La justice militaire vaut mieux encore. Le soldat Chédel est garrotté, bâillonné, privé de nourriture et d’eau, battu, torturé pendant huit jours par un sergent et un officier. Il meurt. Les bourreaux passent en conseil de guerre. Acquittés.

Le soldat Cheymol, souffrant, ne pouvant plus suivre la colonne dont il faisait partie, est attaché à la queue du cheval d’un spahi, roué de coups de matraque. Il meurt. Le médecin-major, chargé de faire une enquête, déclare gravement que Cheymol a succombé à une congestion pulmonaire.

Cependant on dépense un million pour galonner les larbins officiels chargés d’aller lécher les pieds du khan des kalmouks, empereur de toutes les Russies, à son couronnement. Et les feuilles publiques ruissellent de larmes enthousiastes.[1]

Ce qui écarte de l’Anarchie beaucoup d’esprits mous, même de ceux qui vous disent tout bas d’un air effaré : « Croyez que je sympathise avec vous » — c’est l’effroi de marcher sans lisières. L’hérédité servile, d’une part, les règles auxquelles ils se plient, d’autre part, leur ont faussé l’entendement. Ce sont des arbres noués : ils ne peuvent que végéter — non se développer — que grâce à un tuteur. C’est avec eux que les Sauvages de gouvernement bâtissent leurs palissades. Ce sont eux qui suivent les totems. Ce sont eux qui entravent. Ils approuvent, votent, saluent, subissent.

Ceci est une partie du raisonnement. — Emile Henry, en sa déclaration, a conclu.

Avant que les soldats exécutent la sentence prononcée par les juges, des prêtres vinrent obséder Paulino Pallas. Ils lui vantèrent certaines amulettes et pratiques superstitieuses qu’ils nommaient : les sacrements. Ils le menacèrent du courroux d’une idole qu’ils appelaient le Bon Dieu. Ils lui représentèrent que s’il persistait dans son endurcissement, son corps ne serait pas mis en terre mais bien jeté à la voirie parmi les cadavres des infâmes et des animaux immondes. Sa femme et ses enfants vinrent aussi le supplier, en pleurant, de croire aux prêtres. Mais Paulino Pallas répondit à tous : « Pour moi, la terre sainte, c’est l’univers entier. »

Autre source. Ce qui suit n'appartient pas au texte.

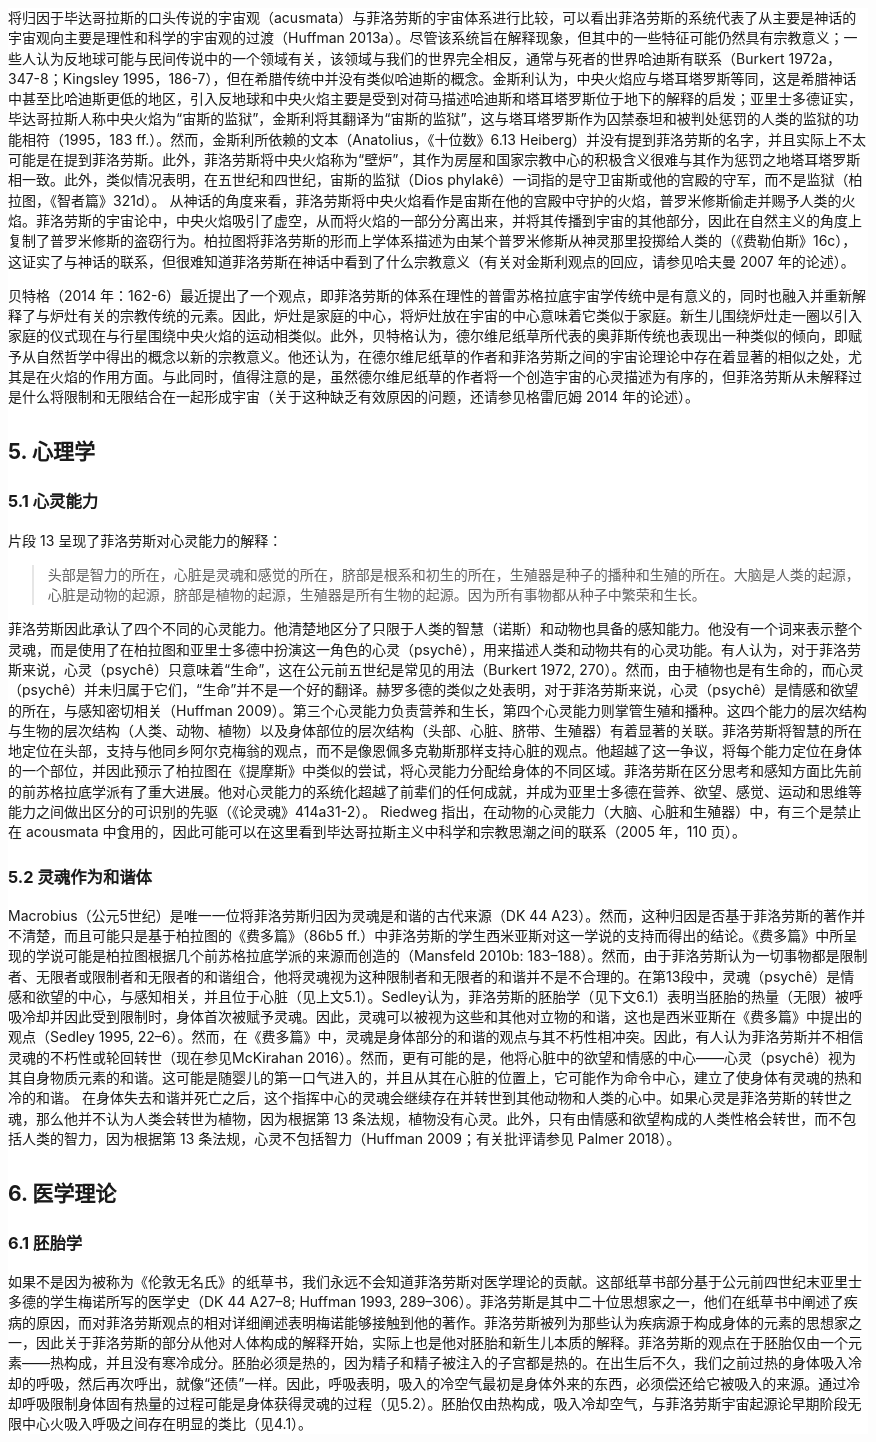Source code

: 将归因于毕达哥拉斯的口头传说的宇宙观（acusmata）与菲洛劳斯的宇宙体系进行比较，可以看出菲洛劳斯的系统代表了从主要是神话的宇宙观向主要是理性和科学的宇宙观的过渡（Huffman 2013a）。尽管该系统旨在解释现象，但其中的一些特征可能仍然具有宗教意义；一些人认为反地球可能与民间传说中的一个领域有关，该领域与我们的世界完全相反，通常与死者的世界哈迪斯有联系（Burkert 1972a，347-8；Kingsley 1995，186-7），但在希腊传统中并没有类似哈迪斯的概念。金斯利认为，中央火焰应与塔耳塔罗斯等同，这是希腊神话中甚至比哈迪斯更低的地区，引入反地球和中央火焰主要是受到对荷马描述哈迪斯和塔耳塔罗斯位于地下的解释的启发；亚里士多德证实，毕达哥拉斯人称中央火焰为“宙斯的监狱”，金斯利将其翻译为“宙斯的监狱”，这与塔耳塔罗斯作为囚禁泰坦和被判处惩罚的人类的监狱的功能相符（1995，183 ff.）。然而，金斯利所依赖的文本（Anatolius，《十位数》6.13 Heiberg）并没有提到菲洛劳斯的名字，并且实际上不太可能是在提到菲洛劳斯。此外，菲洛劳斯将中央火焰称为“壁炉”，其作为房屋和国家宗教中心的积极含义很难与其作为惩罚之地塔耳塔罗斯相一致。此外，类似情况表明，在五世纪和四世纪，宙斯的监狱（Dios phylakê）一词指的是守卫宙斯或他的宫殿的守军，而不是监狱（柏拉图，《智者篇》321d）。 从神话的角度来看，菲洛劳斯将中央火焰看作是宙斯在他的宫殿中守护的火焰，普罗米修斯偷走并赐予人类的火焰。菲洛劳斯的宇宙论中，中央火焰吸引了虚空，从而将火焰的一部分分离出来，并将其传播到宇宙的其他部分，因此在自然主义的角度上复制了普罗米修斯的盗窃行为。柏拉图将菲洛劳斯的形而上学体系描述为由某个普罗米修斯从神灵那里投掷给人类的（《费勒伯斯》16c），这证实了与神话的联系，但很难知道菲洛劳斯在神话中看到了什么宗教意义（有关对金斯利观点的回应，请参见哈夫曼 2007 年的论述）。

贝特格（2014 年：162-6）最近提出了一个观点，即菲洛劳斯的体系在理性的普雷苏格拉底宇宙学传统中是有意义的，同时也融入并重新解释了与炉灶有关的宗教传统的元素。因此，炉灶是家庭的中心，将炉灶放在宇宙的中心意味着它类似于家庭。新生儿围绕炉灶走一圈以引入家庭的仪式现在与行星围绕中央火焰的运动相类似。此外，贝特格认为，德尔维尼纸草所代表的奥菲斯传统也表现出一种类似的倾向，即赋予从自然哲学中得出的概念以新的宗教意义。他还认为，在德尔维尼纸草的作者和菲洛劳斯之间的宇宙论理论中存在着显著的相似之处，尤其是在火焰的作用方面。与此同时，值得注意的是，虽然德尔维尼纸草的作者将一个创造宇宙的心灵描述为有序的，但菲洛劳斯从未解释过是什么将限制和无限结合在一起形成宇宙（关于这种缺乏有效原因的问题，还请参见格雷厄姆 2014 年的论述）。

## 5. 心理学

### 5.1 心灵能力

片段 13 呈现了菲洛劳斯对心灵能力的解释：

> 头部是智力的所在，心脏是灵魂和感觉的所在，脐部是根系和初生的所在，生殖器是种子的播种和生殖的所在。大脑是人类的起源，心脏是动物的起源，脐部是植物的起源，生殖器是所有生物的起源。因为所有事物都从种子中繁荣和生长。

菲洛劳斯因此承认了四个不同的心灵能力。他清楚地区分了只限于人类的智慧（诺斯）和动物也具备的感知能力。他没有一个词来表示整个灵魂，而是使用了在柏拉图和亚里士多德中扮演这一角色的心灵（psychê），用来描述人类和动物共有的心灵功能。有人认为，对于菲洛劳斯来说，心灵（psychê）只意味着“生命”，这在公元前五世纪是常见的用法（Burkert 1972, 270）。然而，由于植物也是有生命的，而心灵（psychê）并未归属于它们，“生命”并不是一个好的翻译。赫罗多德的类似之处表明，对于菲洛劳斯来说，心灵（psychê）是情感和欲望的所在，与感知密切相关（Huffman 2009）。第三个心灵能力负责营养和生长，第四个心灵能力则掌管生殖和播种。这四个能力的层次结构与生物的层次结构（人类、动物、植物）以及身体部位的层次结构（头部、心脏、脐带、生殖器）有着显著的关联。菲洛劳斯将智慧的所在地定位在头部，支持与他同乡阿尔克梅翁的观点，而不是像恩佩多克勒斯那样支持心脏的观点。他超越了这一争议，将每个能力定位在身体的一个部位，并因此预示了柏拉图在《提摩斯》中类似的尝试，将心灵能力分配给身体的不同区域。菲洛劳斯在区分思考和感知方面比先前的前苏格拉底学派有了重大进展。他对心灵能力的系统化超越了前辈们的任何成就，并成为亚里士多德在营养、欲望、感觉、运动和思维等能力之间做出区分的可识别的先驱（《论灵魂》414a31-2）。 Riedweg 指出，在动物的心灵能力（大脑、心脏和生殖器）中，有三个是禁止在 acousmata 中食用的，因此可能可以在这里看到毕达哥拉斯主义中科学和宗教思潮之间的联系（2005 年，110 页）。

### 5.2 灵魂作为和谐体

Macrobius（公元5世纪）是唯一一位将菲洛劳斯归因为灵魂是和谐的古代来源（DK 44 A23）。然而，这种归因是否基于菲洛劳斯的著作并不清楚，而且可能只是基于柏拉图的《费多篇》（86b5 ff.）中菲洛劳斯的学生西米亚斯对这一学说的支持而得出的结论。《费多篇》中所呈现的学说可能是柏拉图根据几个前苏格拉底学派的来源而创造的（Mansfeld 2010b: 183–188）。然而，由于菲洛劳斯认为一切事物都是限制者、无限者或限制者和无限者的和谐组合，他将灵魂视为这种限制者和无限者的和谐并不是不合理的。在第13段中，灵魂（psychê）是情感和欲望的中心，与感知相关，并且位于心脏（见上文5.1）。Sedley认为，菲洛劳斯的胚胎学（见下文6.1）表明当胚胎的热量（无限）被呼吸冷却并因此受到限制时，身体首次被赋予灵魂。因此，灵魂可以被视为这些和其他对立物的和谐，这也是西米亚斯在《费多篇》中提出的观点（Sedley 1995, 22–6）。然而，在《费多篇》中，灵魂是身体部分的和谐的观点与其不朽性相冲突。因此，有人认为菲洛劳斯并不相信灵魂的不朽性或轮回转世（现在参见McKirahan 2016）。然而，更有可能的是，他将心脏中的欲望和情感的中心——心灵（psychê）视为其自身物质元素的和谐。这可能是随婴儿的第一口气进入的，并且从其在心脏的位置上，它可能作为命令中心，建立了使身体有灵魂的热和冷的和谐。 在身体失去和谐并死亡之后，这个指挥中心的灵魂会继续存在并转世到其他动物和人类的心中。如果心灵是菲洛劳斯的转世之魂，那么他并不认为人类会转世为植物，因为根据第 13 条法规，植物没有心灵。此外，只有由情感和欲望构成的人类性格会转世，而不包括人类的智力，因为根据第 13 条法规，心灵不包括智力（Huffman 2009；有关批评请参见 Palmer 2018）。

## 6. 医学理论

### 6.1 胚胎学

如果不是因为被称为《伦敦无名氏》的纸草书，我们永远不会知道菲洛劳斯对医学理论的贡献。这部纸草书部分基于公元前四世纪末亚里士多德的学生梅诺所写的医学史（DK 44 A27–8; Huffman 1993, 289–306）。菲洛劳斯是其中二十位思想家之一，他们在纸草书中阐述了疾病的原因，而对菲洛劳斯观点的相对详细阐述表明梅诺能够接触到他的著作。菲洛劳斯被列为那些认为疾病源于构成身体的元素的思想家之一，因此关于菲洛劳斯的部分从他对人体构成的解释开始，实际上也是他对胚胎和新生儿本质的解释。菲洛劳斯的观点在于胚胎仅由一个元素——热构成，并且没有寒冷成分。胚胎必须是热的，因为精子和精子被注入的子宫都是热的。在出生后不久，我们之前过热的身体吸入冷却的呼吸，然后再次呼出，就像“还债”一样。因此，呼吸表明，吸入的冷空气最初是身体外来的东西，必须偿还给它被吸入的来源。通过冷却呼吸限制身体固有热量的过程可能是身体获得灵魂的过程（见5.2）。胚胎仅由热构成，吸入冷却空气，与菲洛劳斯宇宙起源论早期阶段无限中心火吸入呼吸之间存在明显的类比（见4.1）。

Les prêtres, l’ayant maudit, se retirèrent alors. Et les soldats survinrent qui le tuèrent aussitôt.

L’Anarchie est le signe évident d’un développement de fonctions intellectuelles jusqu’à présent rudimentaires dans l’espèce : esprit de justice, logique, volonté. C’est elle qui sortira l’homme définitivement de l’animalité.

On dit aux Anarchistes : « Vous n’êtes pas nombreux. »

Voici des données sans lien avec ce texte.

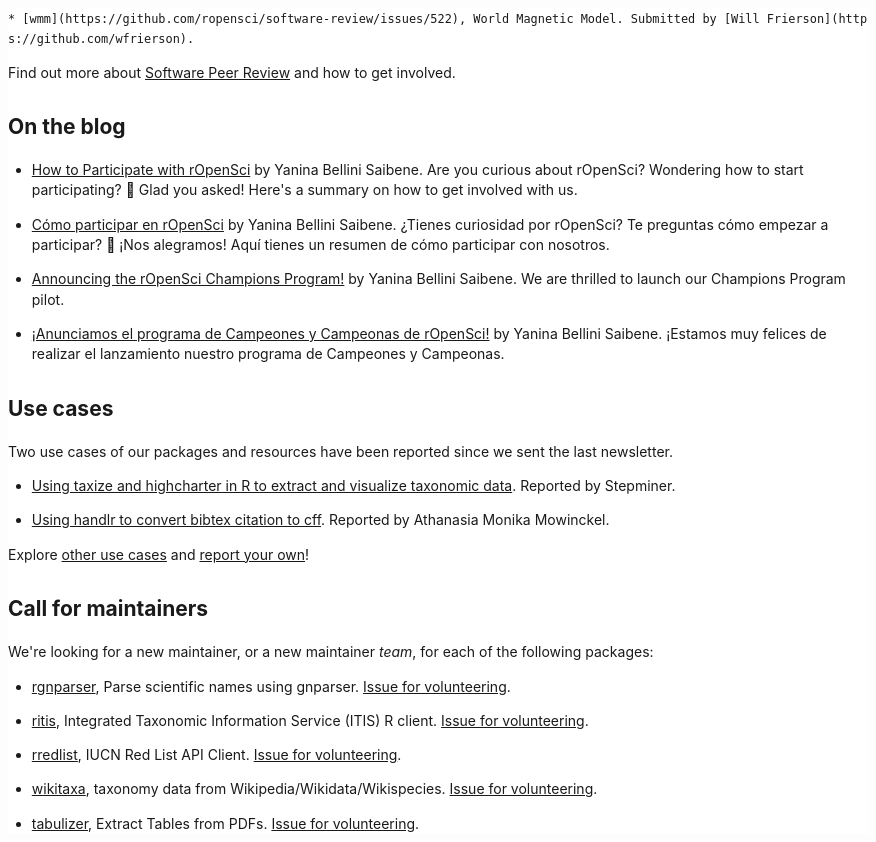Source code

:    * [wmm](https://github.com/ropensci/software-review/issues/522), World Magnetic Model. Submitted by [Will Frierson](https://github.com/wfrierson). 

Find out more about [Software Peer Review](/software-review) and how to get involved.

## On the blog





* [How to Participate with rOpenSci](/blog/2022/09/13/contributing-ropensci) by Yanina Bellini Saibene. Are you curious about rOpenSci? Wondering how to start participating? 🤔 Glad you asked! Here's a summary on how to get involved with us.

* [Cómo participar en rOpenSci](/blog/2022/09/13/contributing-ropensci-es) by Yanina Bellini Saibene. ¿Tienes curiosidad por rOpenSci? Te preguntas cómo empezar a participar? 🤔 ¡Nos alegramos! Aquí tienes un resumen de cómo participar con nosotros.

* [Announcing the rOpenSci Champions Program!](/blog/2022/09/22/launch-champions-program) by Yanina Bellini Saibene. We are thrilled to launch our Champions Program pilot.

* [¡Anunciamos el programa de Campeones y Campeonas de rOpenSci!](/blog/2022/09/22/launch-champions-program-es) by Yanina Bellini Saibene. ¡Estamos muy felices de realizar el lanzamiento nuestro programa de Campeones y Campeonas.

## Use cases



Two use cases of our packages and resources have been reported since we sent the last newsletter.

* [Using taxize and highcharter in R to extract and visualize taxonomic data](https://discuss.ropensci.org/t/using-taxize-and-highcharter-in-r-to-extract-and-visualize-taxonomic-data/3096). Reported by Stepminer.

* [Using handlr to convert bibtex citation to cff](https://discuss.ropensci.org/t/using-handlr-to-convert-bibtex-citation-to-cff/3107). Reported by Athanasia Monika Mowinckel.

Explore [other use cases](/usecases) and [report your own](https://discuss.ropensci.org/c/usecases/10)!

## Call for maintainers

We're looking for a new maintainer, or a new maintainer _team_, for each of the following packages:

* [rgnparser](https://docs.ropensci.org/rgnparser/), Parse scientific names using gnparser. [Issue for volunteering](https://github.com/ropensci/rgnparser/issues/14).

* [ritis](https://docs.ropensci.org/ritis), Integrated Taxonomic Information Service (ITIS) R client. [Issue for volunteering](https://github.com/ropensci/ritis/issues/23).

* [rredlist](https://docs.ropensci.org/rredlist), IUCN Red List API Client. [Issue for volunteering](https://github.com/ropensci/rredlist/issues/49).

* [wikitaxa](https://docs.ropensci.org/wikitaxa), taxonomy data from Wikipedia/Wikidata/Wikispecies. [Issue for volunteering](https://github.com/ropensci/wikitaxa/issues/20).

* [tabulizer](https://docs.ropensci.org/tabulizer/), Extract Tables from PDFs. [Issue for volunteering](https://github.com/ropensci/tabulizer/issues/148).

Ils répondent : « Prouvez-nous que nous avons tort. »

— Vous serez écrasés…

— Prouvez-nous que nous avons tort.

— Déportés ! Fusillés !!

— Prouvez-nous que nous avons tort.

— Mais quels sont vos moyens d’action ?

— Crois en toi-même. Prends selon tes besoins, donne selon tes forces. Tous pour un, un pour tous.

— Vous avez raison : c’est bien beau… On vous suivrait volontiers si cela ne devait mal finir pour vous.

— Qu’importe la fin, puisque nous avons raison.

[1] Résultat immédiat et symbolique de ce couronnement : 3.000 morts, 4.000 blessés.